▶ _Petunjuk Pengerjaan_
• a. Menurut teks sejarah Kabupaten Sawahlunto/Sijunjung, di mana Bupati Militer Sulaiman Tantuah Bagindo Ratu mengadakan rapat untuk melaksanakan tugasnya?
• b. Tuliskan kembali dengan persis bagian teks sejarah Kabupaten Sawahlunto/Sijunjung yang diawali kata-kata yang memuat "Pada zaman pemerintahan" dan diakhiri dengan "Sawahlunto dan Sijunjung.".

Pada zaman pemerintahan Hindia Belanda Kabupaten Sawahlunto/Sijunjung termasuk wilayah Afdeling Solok dengan ibu kotanya Sawahlunto. Afdeling Solok mempunyai beberapa Onder Afdeling, salah satu diantaranya adalah Onder Afdeling
Sijunjung dengan ibu negerinya Sijunjung. Ini berlangsung sampai pada
zaman pemerintahan Jepang. Sesudah Proklamasi kemerdekaan Republik
Indonesia pada tanggal 17 Agustus 1945, pada Oktober 1945 dibentuk
Kabupaten Tanah Datar dengan ibu kotanya Sawahlunto yang wilayahnya
meliputi beberapa kewedanan, yaitu Batu Sangkar, Padang Panjang, Solok,
Sawahlunto dan Sijunjung.
Dalam
rangka melanjutkan perjuangan kemerdekaan, Gubernur Militer Sumatra
Barat, berdasarkan surat keputusan Nomor : SK/9/GN/IST tanggal 18
Februari 1949 membentuk kabupaten baru, yakni Kabupaten
Sawahlunto/Sijunjung, dengan Bupati Militernya Sulaiman Tantuah Bagindo
Ratu. Kemudian untuk melaksanakan tugasnya, Bupati Militer Sulaiman
Tantuah Bagindo Ratu mengadakan rapat di Masjid Koto Gadang Tanjung
Bonai Aur. Dalam rapat ini hadir Rustam Efendi (Camat Koto VII), Amir
Mahmud (Wali Perang Nagari Limo Koto), M. Syarif Datuk Gunung Emas, M.

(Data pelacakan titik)
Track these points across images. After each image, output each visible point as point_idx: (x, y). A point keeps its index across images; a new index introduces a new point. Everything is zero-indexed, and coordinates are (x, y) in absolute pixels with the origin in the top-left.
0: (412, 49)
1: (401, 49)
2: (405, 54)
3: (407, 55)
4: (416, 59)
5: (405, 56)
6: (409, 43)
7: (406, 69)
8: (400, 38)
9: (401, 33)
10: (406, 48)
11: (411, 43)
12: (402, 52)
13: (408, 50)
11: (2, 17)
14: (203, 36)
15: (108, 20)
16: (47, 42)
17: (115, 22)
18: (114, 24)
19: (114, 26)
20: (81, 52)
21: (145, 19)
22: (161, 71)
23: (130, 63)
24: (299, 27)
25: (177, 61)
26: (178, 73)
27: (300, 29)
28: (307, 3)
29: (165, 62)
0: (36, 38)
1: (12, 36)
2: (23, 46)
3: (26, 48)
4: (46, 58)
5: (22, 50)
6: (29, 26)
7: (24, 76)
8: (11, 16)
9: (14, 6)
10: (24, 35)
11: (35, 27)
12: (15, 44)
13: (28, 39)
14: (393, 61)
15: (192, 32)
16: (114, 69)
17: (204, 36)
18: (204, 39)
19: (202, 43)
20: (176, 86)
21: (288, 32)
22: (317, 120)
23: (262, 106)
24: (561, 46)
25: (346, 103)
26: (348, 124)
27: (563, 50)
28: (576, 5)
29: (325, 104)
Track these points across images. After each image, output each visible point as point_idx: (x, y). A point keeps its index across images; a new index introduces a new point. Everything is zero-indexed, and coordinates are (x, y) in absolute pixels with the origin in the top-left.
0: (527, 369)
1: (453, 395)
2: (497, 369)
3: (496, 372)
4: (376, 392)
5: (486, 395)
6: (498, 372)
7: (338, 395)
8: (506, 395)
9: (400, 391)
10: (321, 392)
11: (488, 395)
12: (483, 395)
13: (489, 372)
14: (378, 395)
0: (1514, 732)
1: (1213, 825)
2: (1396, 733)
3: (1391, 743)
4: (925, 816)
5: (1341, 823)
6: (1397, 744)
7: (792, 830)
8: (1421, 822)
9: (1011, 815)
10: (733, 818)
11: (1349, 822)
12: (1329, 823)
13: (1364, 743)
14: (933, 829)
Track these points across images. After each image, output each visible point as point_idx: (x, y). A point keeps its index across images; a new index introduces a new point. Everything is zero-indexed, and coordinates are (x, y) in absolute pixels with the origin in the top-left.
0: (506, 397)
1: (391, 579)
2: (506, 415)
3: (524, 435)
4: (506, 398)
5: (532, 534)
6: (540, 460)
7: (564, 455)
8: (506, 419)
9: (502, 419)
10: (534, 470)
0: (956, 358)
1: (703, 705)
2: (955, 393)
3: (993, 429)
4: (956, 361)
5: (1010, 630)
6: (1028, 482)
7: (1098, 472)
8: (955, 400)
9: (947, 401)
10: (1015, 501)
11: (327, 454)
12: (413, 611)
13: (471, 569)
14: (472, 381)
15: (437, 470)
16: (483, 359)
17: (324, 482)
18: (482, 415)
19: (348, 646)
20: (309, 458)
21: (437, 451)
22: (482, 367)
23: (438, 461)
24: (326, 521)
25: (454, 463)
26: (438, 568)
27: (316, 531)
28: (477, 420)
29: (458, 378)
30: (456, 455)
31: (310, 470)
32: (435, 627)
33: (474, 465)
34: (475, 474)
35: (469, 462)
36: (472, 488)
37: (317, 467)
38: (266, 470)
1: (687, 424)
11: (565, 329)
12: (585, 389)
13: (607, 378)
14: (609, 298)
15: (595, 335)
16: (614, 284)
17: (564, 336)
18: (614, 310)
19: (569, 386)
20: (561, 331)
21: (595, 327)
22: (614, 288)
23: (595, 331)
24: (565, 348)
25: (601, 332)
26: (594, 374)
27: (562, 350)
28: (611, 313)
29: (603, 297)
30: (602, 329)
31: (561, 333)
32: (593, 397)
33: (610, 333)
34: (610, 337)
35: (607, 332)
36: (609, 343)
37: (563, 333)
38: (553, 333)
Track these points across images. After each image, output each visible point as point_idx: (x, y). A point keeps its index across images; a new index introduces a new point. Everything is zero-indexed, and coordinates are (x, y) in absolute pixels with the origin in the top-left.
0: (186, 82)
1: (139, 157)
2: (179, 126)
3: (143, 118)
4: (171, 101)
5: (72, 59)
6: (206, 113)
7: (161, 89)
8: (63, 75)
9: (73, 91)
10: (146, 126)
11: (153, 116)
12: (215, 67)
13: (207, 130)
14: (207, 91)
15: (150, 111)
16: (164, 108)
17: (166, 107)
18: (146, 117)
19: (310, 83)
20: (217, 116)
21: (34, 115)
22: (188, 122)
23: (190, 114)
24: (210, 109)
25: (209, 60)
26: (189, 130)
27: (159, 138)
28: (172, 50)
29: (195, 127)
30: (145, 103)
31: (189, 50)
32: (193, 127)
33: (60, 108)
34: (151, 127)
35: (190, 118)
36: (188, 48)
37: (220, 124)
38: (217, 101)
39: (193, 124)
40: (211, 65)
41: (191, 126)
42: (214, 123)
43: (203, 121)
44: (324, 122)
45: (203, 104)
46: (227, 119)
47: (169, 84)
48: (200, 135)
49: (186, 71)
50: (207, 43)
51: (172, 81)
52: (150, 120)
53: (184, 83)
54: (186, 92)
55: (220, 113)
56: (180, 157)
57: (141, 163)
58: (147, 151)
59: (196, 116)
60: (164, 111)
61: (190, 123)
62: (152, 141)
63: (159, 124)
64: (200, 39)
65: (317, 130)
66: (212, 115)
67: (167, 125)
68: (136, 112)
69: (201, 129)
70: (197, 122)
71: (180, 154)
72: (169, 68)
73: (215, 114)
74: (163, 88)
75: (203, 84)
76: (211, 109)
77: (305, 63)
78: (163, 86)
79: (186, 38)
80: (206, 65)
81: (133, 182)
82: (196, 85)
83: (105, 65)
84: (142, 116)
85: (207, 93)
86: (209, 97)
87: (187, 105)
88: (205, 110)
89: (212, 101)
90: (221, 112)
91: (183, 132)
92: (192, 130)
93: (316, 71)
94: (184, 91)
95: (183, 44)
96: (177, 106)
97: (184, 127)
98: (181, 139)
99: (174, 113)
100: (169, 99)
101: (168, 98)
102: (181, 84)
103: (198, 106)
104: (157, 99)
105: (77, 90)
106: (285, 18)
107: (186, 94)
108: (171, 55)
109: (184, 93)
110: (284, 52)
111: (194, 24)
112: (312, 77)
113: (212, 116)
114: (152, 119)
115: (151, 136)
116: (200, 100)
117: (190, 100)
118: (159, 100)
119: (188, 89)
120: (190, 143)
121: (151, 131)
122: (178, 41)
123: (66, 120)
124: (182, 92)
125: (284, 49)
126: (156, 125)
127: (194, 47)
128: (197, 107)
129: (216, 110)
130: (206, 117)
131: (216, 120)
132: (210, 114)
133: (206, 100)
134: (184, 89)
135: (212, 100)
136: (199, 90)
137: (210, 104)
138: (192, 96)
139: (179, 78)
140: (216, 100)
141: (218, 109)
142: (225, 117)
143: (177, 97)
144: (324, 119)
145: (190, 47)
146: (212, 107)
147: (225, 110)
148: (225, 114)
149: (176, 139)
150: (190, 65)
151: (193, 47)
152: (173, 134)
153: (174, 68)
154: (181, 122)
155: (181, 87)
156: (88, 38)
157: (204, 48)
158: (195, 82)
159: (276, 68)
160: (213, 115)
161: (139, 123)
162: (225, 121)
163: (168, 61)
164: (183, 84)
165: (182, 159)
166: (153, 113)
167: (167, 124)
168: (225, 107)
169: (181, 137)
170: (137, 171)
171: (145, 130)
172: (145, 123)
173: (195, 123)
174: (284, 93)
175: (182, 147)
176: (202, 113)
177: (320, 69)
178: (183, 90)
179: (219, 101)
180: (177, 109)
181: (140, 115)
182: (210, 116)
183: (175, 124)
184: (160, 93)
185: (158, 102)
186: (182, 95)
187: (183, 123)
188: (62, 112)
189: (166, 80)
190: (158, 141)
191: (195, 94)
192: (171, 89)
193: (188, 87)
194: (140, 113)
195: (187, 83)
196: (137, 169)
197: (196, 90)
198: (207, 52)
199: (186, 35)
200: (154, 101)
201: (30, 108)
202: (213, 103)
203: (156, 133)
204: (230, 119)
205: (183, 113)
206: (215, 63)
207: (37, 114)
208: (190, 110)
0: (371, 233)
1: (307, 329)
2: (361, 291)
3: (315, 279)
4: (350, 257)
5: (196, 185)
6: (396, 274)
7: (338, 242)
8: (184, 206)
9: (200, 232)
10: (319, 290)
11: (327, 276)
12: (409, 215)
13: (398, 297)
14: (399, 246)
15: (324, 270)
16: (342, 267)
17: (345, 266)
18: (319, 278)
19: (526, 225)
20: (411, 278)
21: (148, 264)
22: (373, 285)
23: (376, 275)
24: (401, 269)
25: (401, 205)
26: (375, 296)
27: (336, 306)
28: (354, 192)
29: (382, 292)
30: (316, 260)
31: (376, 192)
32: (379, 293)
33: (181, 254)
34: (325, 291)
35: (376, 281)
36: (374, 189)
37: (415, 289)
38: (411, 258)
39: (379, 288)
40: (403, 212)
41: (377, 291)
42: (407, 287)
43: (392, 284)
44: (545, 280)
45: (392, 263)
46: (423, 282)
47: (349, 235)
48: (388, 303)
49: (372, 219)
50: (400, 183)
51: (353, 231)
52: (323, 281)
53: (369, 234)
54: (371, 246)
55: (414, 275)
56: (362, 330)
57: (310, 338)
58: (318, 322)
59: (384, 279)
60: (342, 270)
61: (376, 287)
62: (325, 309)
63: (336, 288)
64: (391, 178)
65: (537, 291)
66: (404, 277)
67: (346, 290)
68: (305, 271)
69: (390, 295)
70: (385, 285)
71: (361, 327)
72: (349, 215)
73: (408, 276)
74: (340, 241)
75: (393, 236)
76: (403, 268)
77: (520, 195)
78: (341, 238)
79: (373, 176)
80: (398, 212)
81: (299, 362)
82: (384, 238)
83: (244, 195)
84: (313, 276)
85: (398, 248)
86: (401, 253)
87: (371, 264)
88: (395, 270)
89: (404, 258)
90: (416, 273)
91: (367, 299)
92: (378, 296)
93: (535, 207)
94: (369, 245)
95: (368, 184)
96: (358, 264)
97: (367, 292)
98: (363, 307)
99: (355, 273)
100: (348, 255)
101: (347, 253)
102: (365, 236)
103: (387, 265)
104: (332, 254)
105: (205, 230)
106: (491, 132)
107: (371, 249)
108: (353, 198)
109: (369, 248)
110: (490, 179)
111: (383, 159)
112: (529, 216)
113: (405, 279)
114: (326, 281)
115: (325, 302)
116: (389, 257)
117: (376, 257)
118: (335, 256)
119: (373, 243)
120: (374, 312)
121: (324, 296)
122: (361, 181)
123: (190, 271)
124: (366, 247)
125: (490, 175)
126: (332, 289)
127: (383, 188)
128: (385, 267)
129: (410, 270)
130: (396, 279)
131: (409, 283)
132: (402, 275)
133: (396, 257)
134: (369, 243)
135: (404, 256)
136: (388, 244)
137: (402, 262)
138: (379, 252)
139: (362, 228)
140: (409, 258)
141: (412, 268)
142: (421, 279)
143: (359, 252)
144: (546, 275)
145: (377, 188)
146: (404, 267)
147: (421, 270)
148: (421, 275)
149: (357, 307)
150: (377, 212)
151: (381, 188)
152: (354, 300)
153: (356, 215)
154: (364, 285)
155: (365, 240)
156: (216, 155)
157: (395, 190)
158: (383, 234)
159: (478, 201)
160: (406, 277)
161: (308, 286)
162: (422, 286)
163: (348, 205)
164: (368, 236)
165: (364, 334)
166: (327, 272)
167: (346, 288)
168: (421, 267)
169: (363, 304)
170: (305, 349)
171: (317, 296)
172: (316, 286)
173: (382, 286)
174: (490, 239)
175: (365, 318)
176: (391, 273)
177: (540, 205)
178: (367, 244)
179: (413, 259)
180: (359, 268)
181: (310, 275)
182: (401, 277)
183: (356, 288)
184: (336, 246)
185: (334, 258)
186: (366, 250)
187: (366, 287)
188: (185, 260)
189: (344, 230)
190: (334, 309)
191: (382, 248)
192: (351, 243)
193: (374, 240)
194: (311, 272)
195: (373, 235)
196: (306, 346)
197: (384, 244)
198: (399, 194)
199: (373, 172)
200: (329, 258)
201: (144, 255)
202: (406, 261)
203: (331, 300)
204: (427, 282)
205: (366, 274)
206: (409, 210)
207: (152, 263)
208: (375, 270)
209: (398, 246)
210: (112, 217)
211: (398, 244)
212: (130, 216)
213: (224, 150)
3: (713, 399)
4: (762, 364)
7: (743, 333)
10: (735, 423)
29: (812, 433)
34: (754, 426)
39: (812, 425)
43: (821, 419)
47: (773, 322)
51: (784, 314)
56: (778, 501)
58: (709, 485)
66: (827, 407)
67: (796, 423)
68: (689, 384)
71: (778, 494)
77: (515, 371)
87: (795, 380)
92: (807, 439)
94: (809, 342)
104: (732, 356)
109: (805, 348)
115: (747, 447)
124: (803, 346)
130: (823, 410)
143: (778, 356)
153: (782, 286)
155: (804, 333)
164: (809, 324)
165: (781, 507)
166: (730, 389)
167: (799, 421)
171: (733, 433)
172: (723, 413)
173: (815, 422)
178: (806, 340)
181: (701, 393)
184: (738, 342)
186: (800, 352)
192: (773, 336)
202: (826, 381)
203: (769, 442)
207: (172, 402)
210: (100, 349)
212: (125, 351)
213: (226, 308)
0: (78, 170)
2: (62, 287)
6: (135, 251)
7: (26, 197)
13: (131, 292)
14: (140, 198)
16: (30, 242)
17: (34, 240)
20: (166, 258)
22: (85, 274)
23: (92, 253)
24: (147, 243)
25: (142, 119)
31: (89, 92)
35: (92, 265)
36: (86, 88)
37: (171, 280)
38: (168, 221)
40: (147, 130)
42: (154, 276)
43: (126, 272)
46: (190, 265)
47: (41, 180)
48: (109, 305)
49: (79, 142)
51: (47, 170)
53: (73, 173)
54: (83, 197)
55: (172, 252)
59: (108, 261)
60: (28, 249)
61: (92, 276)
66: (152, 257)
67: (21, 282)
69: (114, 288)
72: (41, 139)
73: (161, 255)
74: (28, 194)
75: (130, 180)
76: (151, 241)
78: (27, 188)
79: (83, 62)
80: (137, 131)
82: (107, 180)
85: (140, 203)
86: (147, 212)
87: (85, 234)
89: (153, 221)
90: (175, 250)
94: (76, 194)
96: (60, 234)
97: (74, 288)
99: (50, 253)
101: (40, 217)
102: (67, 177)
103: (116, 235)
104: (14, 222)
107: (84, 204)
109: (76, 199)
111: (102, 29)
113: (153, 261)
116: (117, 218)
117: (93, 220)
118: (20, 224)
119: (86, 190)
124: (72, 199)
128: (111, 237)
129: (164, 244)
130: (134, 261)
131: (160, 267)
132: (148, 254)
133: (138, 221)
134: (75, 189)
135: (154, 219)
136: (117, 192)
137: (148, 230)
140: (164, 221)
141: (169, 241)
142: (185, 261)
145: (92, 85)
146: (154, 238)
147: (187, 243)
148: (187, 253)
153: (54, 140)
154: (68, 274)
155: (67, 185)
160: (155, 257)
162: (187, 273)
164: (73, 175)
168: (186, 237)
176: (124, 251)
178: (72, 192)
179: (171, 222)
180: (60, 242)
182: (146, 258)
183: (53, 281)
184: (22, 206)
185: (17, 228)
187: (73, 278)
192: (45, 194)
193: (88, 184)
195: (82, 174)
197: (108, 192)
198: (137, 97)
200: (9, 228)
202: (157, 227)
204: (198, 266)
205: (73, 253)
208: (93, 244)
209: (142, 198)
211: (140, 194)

▶ _Kunci Jawaban_
• a. Di Masjid Koto Gadang Tanjung Bonai Aur.

• b.
Pada zaman pemerintahan Hindia Belanda Kabupaten Sawahlunto/Sijunjung termasuk wilayah Afdeling Solok dengan ibu kotanya Sawahlunto. Afdeling Solok mempunyai beberapa Onder Afdeling, salah satu diantaranya adalah Onder Afdeling
Sijunjung dengan ibu negerinya Sijunjung. Ini berlangsung sampai pada
zaman pemerintahan Jepang. Sesudah Proklamasi kemerdekaan Republik
Indonesia pada tanggal 17 Agustus 1945, pada Oktober 1945 dibentuk
Kabupaten Tanah Datar dengan ibu kotanya Sawahlunto yang wilayahnya
meliputi beberapa kewedanan, yaitu Batu Sangkar, Padang Panjang, Solok,
Sawahlunto dan Sijunjung.